=== Task goal ===
Output the passage about tire wear and treadlife word for word, from "Depending on what" up to and including "there & done that)".

-- START OF Selected extract --

It would also be environmentally smart to have such a tire. The abrasion of current tires is creating very, very small rubber particles that are just flying around with the wind. Creating waste in every corner of the world.


Very extended treadlife is definitely possible.

The problem is that you will not like the tradeoffs.

This is vastly oversimplifying, but the overall tradeoff is grip vs durability.

You get a very grippy tire made for racing in series that mandate street tires, and these will typically have both a very sticky compound and low tread depth. They perform great, but may last less than 15K miles of street use (or less than 20 miles on the racetrack).

On the other end, you can get what are essentially hockey pucks that'll last a very long time in normal highway use.

Depending on what you want to optimize for, you can start with several ratings on the tires themselves. Tire Rack has a great guide here [1] on treadwear and traction grades. It is a good place to start, and then you should always seek more detailed knowledge from people with direct field experience, as the ratings can be a bit games (e.g., you'd want to get some kind of AAA-traction rated tire for an autocross or track day, but getting the best one for your car, driving style and that event it'd be best to also talk to/read articles by people who've been there & done that)

-- END OF Selected extract --
-- START OF Supplied records --

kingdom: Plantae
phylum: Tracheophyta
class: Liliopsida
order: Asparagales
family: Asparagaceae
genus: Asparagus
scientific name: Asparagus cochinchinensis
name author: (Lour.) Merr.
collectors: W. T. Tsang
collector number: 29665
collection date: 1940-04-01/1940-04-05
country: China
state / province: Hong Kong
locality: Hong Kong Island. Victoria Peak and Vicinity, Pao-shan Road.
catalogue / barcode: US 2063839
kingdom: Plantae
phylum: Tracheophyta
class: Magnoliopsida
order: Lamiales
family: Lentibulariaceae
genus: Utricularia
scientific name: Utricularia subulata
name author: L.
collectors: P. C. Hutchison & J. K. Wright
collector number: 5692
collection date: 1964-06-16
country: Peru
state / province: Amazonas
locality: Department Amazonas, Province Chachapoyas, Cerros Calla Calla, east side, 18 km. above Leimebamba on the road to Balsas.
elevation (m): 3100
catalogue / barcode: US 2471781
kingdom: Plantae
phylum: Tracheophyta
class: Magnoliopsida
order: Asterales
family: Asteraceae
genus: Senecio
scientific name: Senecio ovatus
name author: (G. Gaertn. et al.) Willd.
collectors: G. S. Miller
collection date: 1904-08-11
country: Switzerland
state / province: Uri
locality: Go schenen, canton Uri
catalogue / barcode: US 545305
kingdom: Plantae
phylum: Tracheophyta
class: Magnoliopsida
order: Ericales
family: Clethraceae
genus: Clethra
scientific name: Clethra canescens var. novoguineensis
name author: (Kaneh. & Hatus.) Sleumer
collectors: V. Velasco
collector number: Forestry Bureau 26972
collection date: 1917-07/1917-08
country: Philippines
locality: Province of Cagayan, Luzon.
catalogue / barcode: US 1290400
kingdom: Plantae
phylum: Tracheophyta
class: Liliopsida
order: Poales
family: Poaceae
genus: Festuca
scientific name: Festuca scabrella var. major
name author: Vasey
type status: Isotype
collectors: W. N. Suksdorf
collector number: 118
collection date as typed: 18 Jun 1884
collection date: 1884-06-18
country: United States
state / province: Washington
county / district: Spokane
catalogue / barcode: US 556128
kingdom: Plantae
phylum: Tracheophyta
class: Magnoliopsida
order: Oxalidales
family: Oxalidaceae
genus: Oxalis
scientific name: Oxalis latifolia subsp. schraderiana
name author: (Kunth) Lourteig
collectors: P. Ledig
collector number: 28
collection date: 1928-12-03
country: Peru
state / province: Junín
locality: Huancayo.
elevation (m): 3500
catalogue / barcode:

-- END OF Supplied records --

=== Result for this task ===
Depending on what you want to optimize for, you can start with several ratings on the tires themselves. Tire Rack has a great guide here [1] on treadwear and traction grades. It is a good place to start, and then you should always seek more detailed knowledge from people with direct field experience, as the ratings can be a bit games (e.g., you'd want to get some kind of AAA-traction rated tire for an autocross or track day, but getting the best one for your car, driving style and that event it'd be best to also talk to/read articles by people who've been there & done that)